What to do when it's too wet

KEN FIDLIN, SUN MEDIA

, Last Updated: 9:48 AM ET

OAKVILLE -- Whether you're playing a two-dollar game with your sand-bagging buddies or competing in the Canadian Open, nothing ruins a good day of golf like a rain delay.

And if you're out with your friends and the skies open up, you can just bag the rest of the round. In the Canadian Open? Not so much.

"You just find a good chair and sit back," said Retief Goosen, who looks and acts like a guy who doesn't have to be pushed too hard to kick back and relax.

And that's what he did yesterday for about seven and a half hours, between his last putt on the 12th green and his booming tee shot on 13.

"Thirteen hours from tee-off to finish," said Goosen. "It's been a long day. I've been up since 4:30 (a.m.), with jet lag."

He survived none the worse for wear, with a round of seven-under-par 65, his re-start energized by an eagle at the 13th.

In contrast to Goosen, Mike Weir didn't fare so well. At one point after the rain delay, he caught lightning in a bottle for a few holes and sat at four-under-par with seven holes remaining. Unfortunately, he couldn't bring it home, cursed by three bogeys in his final seven holes to finish with a 71.

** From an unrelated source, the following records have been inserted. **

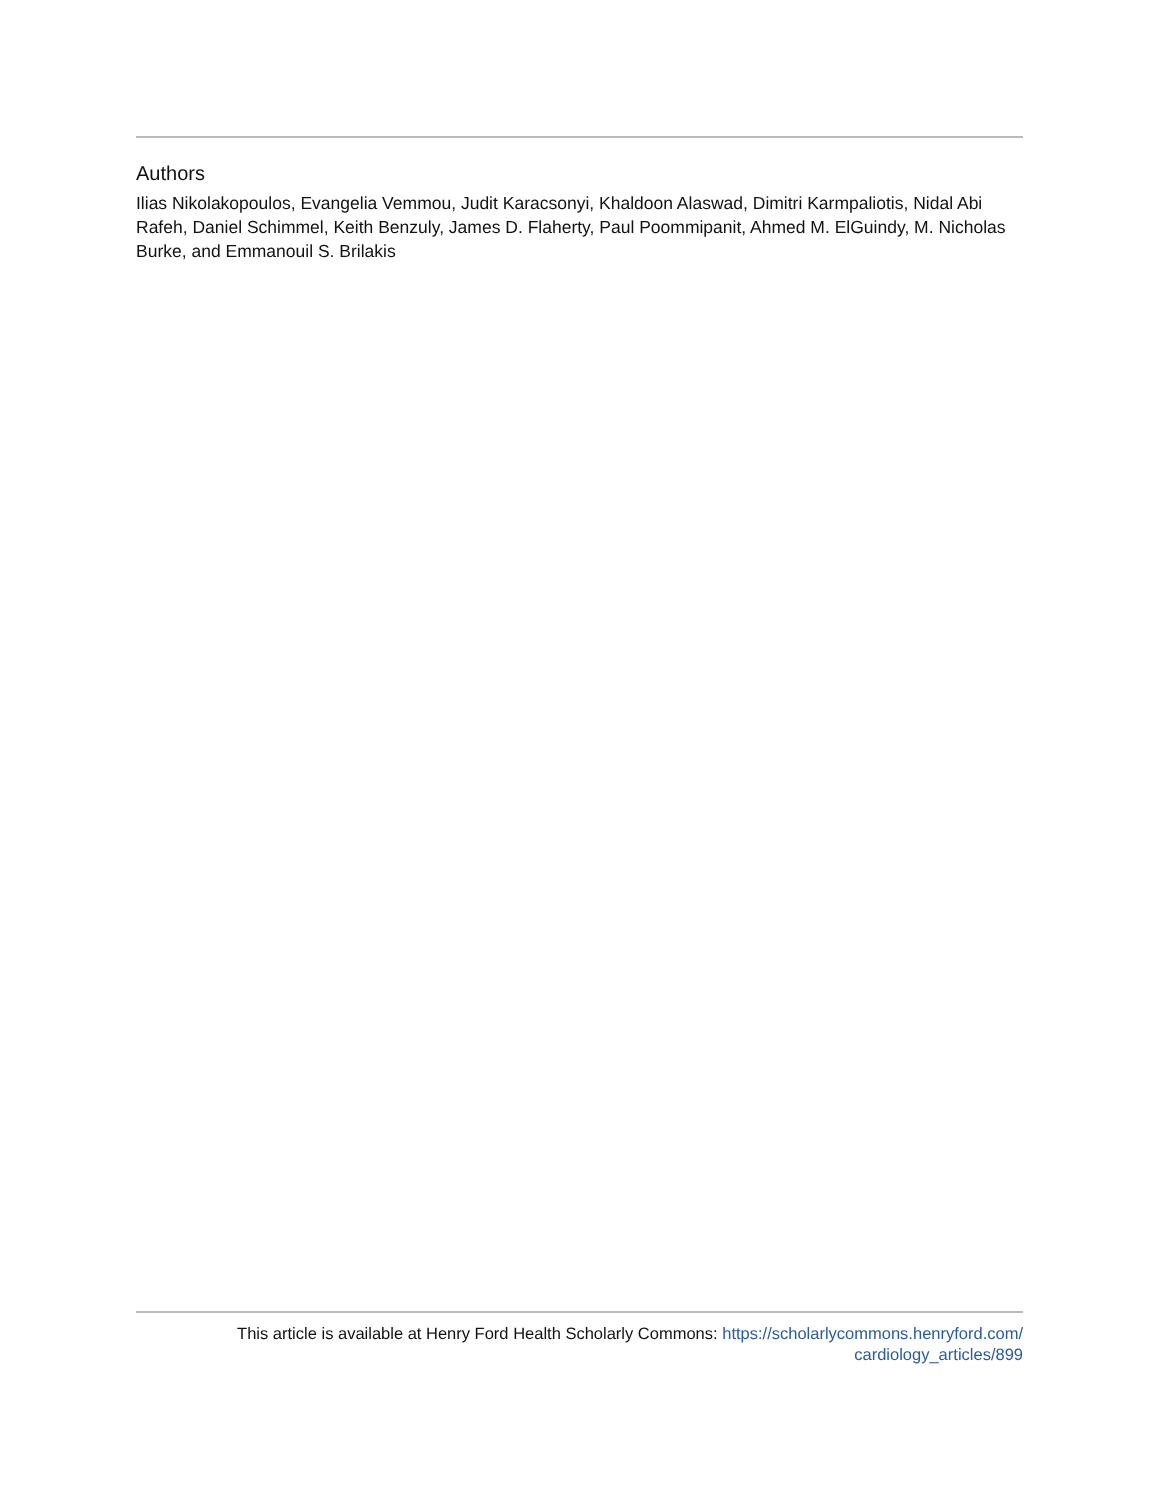Authors
Ilias Nikolakopoulos, Evangelia Vemmou, Judit Karacsonyi, Khaldoon Alaswad, Dimitri Karmpaliotis, Nidal Abi Rafeh, Daniel Schimmel, Keith Benzuly, James D. Flaherty, Paul Poommipanit, Ahmed M. ElGuindy, M. Nicholas Burke, and Emmanouil S. Brilakis
This article is available at Henry Ford Health Scholarly Commons: https://scholarlycommons.henryford.com/
cardiology_articles/899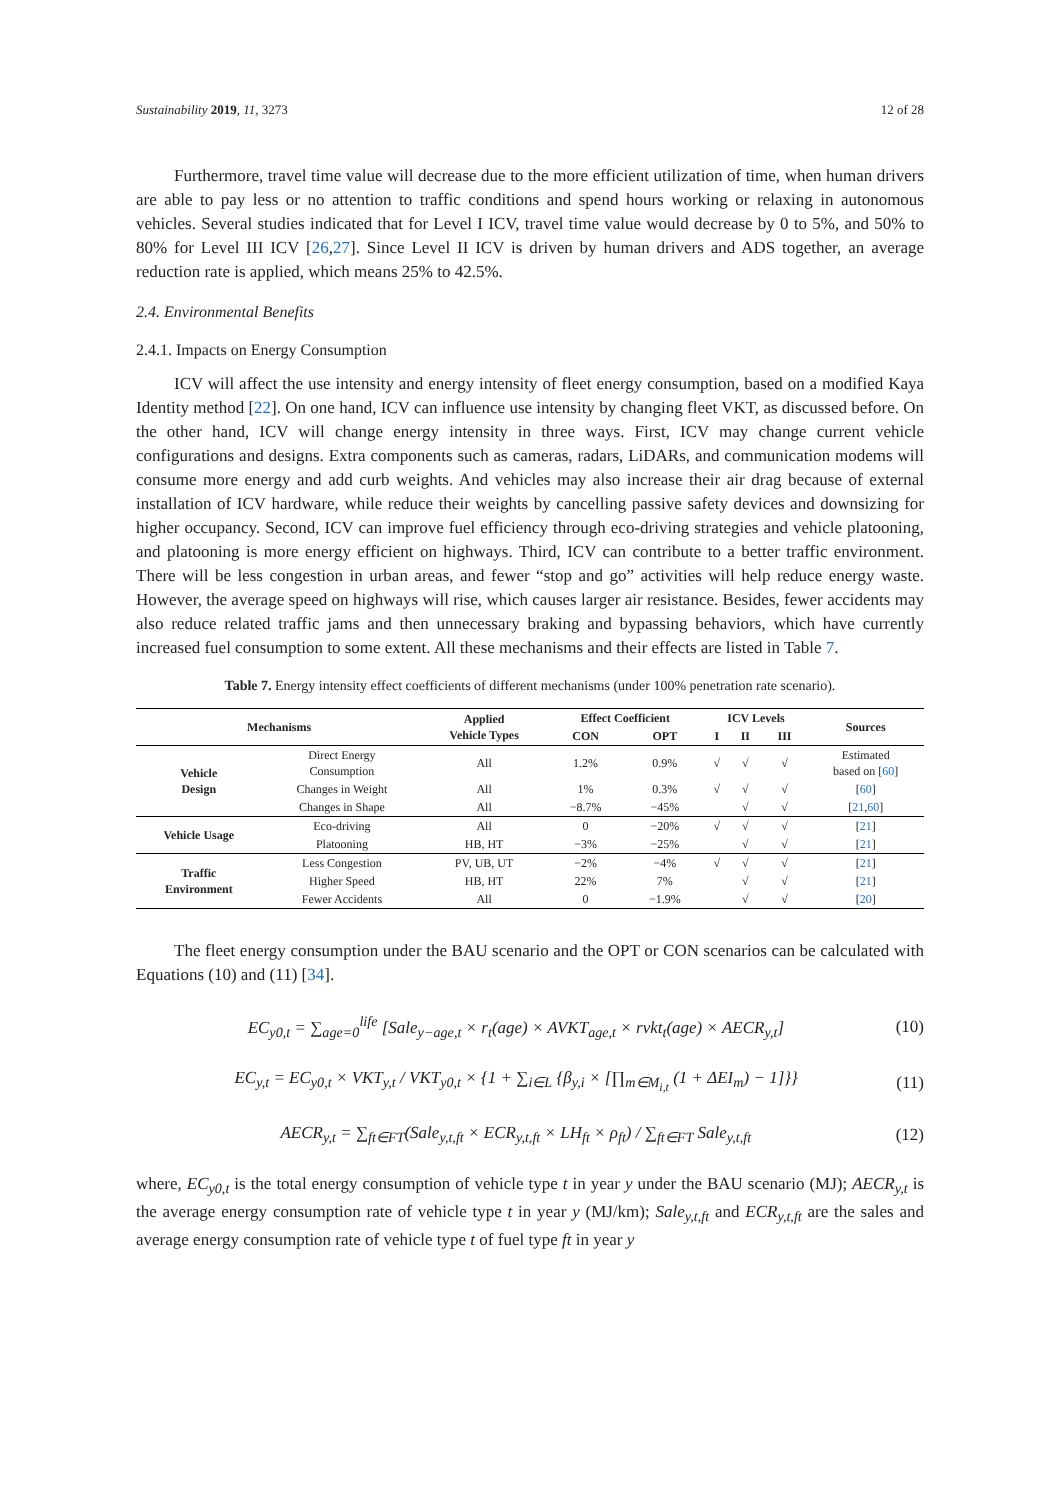Sustainability 2019, 11, 3273 12 of 28
Furthermore, travel time value will decrease due to the more efficient utilization of time, when human drivers are able to pay less or no attention to traffic conditions and spend hours working or relaxing in autonomous vehicles. Several studies indicated that for Level I ICV, travel time value would decrease by 0 to 5%, and 50% to 80% for Level III ICV [26,27]. Since Level II ICV is driven by human drivers and ADS together, an average reduction rate is applied, which means 25% to 42.5%.
2.4. Environmental Benefits
2.4.1. Impacts on Energy Consumption
ICV will affect the use intensity and energy intensity of fleet energy consumption, based on a modified Kaya Identity method [22]. On one hand, ICV can influence use intensity by changing fleet VKT, as discussed before. On the other hand, ICV will change energy intensity in three ways. First, ICV may change current vehicle configurations and designs. Extra components such as cameras, radars, LiDARs, and communication modems will consume more energy and add curb weights. And vehicles may also increase their air drag because of external installation of ICV hardware, while reduce their weights by cancelling passive safety devices and downsizing for higher occupancy. Second, ICV can improve fuel efficiency through eco-driving strategies and vehicle platooning, and platooning is more energy efficient on highways. Third, ICV can contribute to a better traffic environment. There will be less congestion in urban areas, and fewer “stop and go” activities will help reduce energy waste. However, the average speed on highways will rise, which causes larger air resistance. Besides, fewer accidents may also reduce related traffic jams and then unnecessary braking and bypassing behaviors, which have currently increased fuel consumption to some extent. All these mechanisms and their effects are listed in Table 7.
Table 7. Energy intensity effect coefficients of different mechanisms (under 100% penetration rate scenario).
| Mechanisms | | Applied Vehicle Types | Effect Coefficient | | ICV Levels | | | Sources |
| --- | --- | --- | --- | --- | --- | --- | --- | --- |
| | | | CON | OPT | I | II | III | |
| Vehicle Design | Direct Energy Consumption | All | 1.2% | 0.9% | √ | √ | √ | Estimated based on [ 60 ] |
| | Changes in Weight | All | 1% | 0.3% | √ | √ | √ | [ 60 ] |
| | Changes in Shape | All | −8.7% | −45% | | √ | √ | [ 21 , 60 ] |
| Vehicle Usage | Eco-driving | All | 0 | −20% | √ | √ | √ | [ 21 ] |
| | Platooning | HB, HT | −3% | −25% | | √ | √ | [ 21 ] |
| Traffic Environment | Less Congestion | PV, UB, UT | −2% | −4% | √ | √ | √ | [ 21 ] |
| | Higher Speed | HB, HT | 22% | 7% | | √ | √ | [ 21 ] |
| | Fewer Accidents | All | 0 | −1.9% | | √ | √ | [ 20 ] |
The fleet energy consumption under the BAU scenario and the OPT or CON scenarios can be calculated with Equations (10) and (11) [34].
EC<sub>y0,t</sub> = ∑<sub>age=0</sub><sup>life</sup> [Sale<sub>y−age,t</sub> × r<sub>t</sub>(age) × AVKT<sub>age,t</sub> × rvkt<sub>t</sub>(age) × AECR<sub>y,t</sub>] (10)
EC<sub>y,t</sub> = EC<sub>y0,t</sub> × VKT<sub>y,t</sub> / VKT<sub>y0,t</sub> × {1 + ∑<sub>i∈L</sub> {β<sub>y,i</sub> × [∏<sub>m∈M<sub>i,t</sub></sub> (1 + ΔEI<sub>m</sub>) − 1]}} (11)
AECR<sub>y,t</sub> = ∑<sub>ft∈FT</sub>(Sale<sub>y,t,ft</sub> × ECR<sub>y,t,ft</sub> × LH<sub>ft</sub> × ρ<sub>ft</sub>) / ∑<sub>ft∈FT</sub> Sale<sub>y,t,ft</sub> (12)
where, EC<sub>y0,t</sub> is the total energy consumption of vehicle type t in year y under the BAU scenario (MJ); AECR<sub>y,t</sub> is the average energy consumption rate of vehicle type t in year y (MJ/km); Sale<sub>y,t,ft</sub> and ECR<sub>y,t,ft</sub> are the sales and average energy consumption rate of vehicle type t of fuel type ft in year y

"It was kind of like the U.S. Open: Hard to get any rhythm out there," Weir said.

"It was tricky, not what we wanted for this event. It's playing soft and it's kind of a dart show and that's too bad because the course was in really peak condition (before the rains)."

Weir found it a bit taxing to fill the hours between shots.

"I had a tough time finding my rhythm for some reason," he said. "Maybe it was all the waiting around, getting warmed up, then pushed back another hour. We're creatures of habit a lot of the time, so maybe that was part of it."

Like Goosen, Scott Verplank seems a laid-back kind of guy who lets the day come to him rather than the other way around.

"Obviously, the seven-and-a-half hours, you don't have your mind on golf," he said.

"You try not to. You just sit around, go to the (fitness) trailer a couple of times, stretch. I saw a lot of guys working out. I ate two or three meals, which everybody did.

"If you play out here long enough, you're going to have some days like this so you figure out what to do and just go with it."

What do you do with a bunch of lemons? Why, you make lemonade.

"You know, I felt a little shaky with the putter (in the morning) on the first three holes where I had decent looks at birdie," Verplank said. "Then I got two or three hours of putting on the putting green and kind of got it worked out."

CAUGHT FIRE

Joe Durant also caught fire after the break and his 65 included a hole-in-one at the seventh, 147 yards over a pond.

"It's been a long time since I made one," he said. "Gosh, six or seven years ago probably. I was a little stunned. I hit a good shot. It was going to be close, but for it to go in involves a little luck, too."

At least guys such as Weir and Goosen and Durant got a chance to play yesterday. Pity the one-third of the field that didn't even get to hit a shot that counted. As long as the rains stay away today, many of them will get their fill today, playing perhaps as many as 36 holes.

It's all about luck.

"I'll probably not tee off until 6:30 (tonight)," Weir said. "If it's a good day, those guys will have a nice advantage."

And that's what it all comes down to, doesn't it? Turning a lousy break into an opportunity.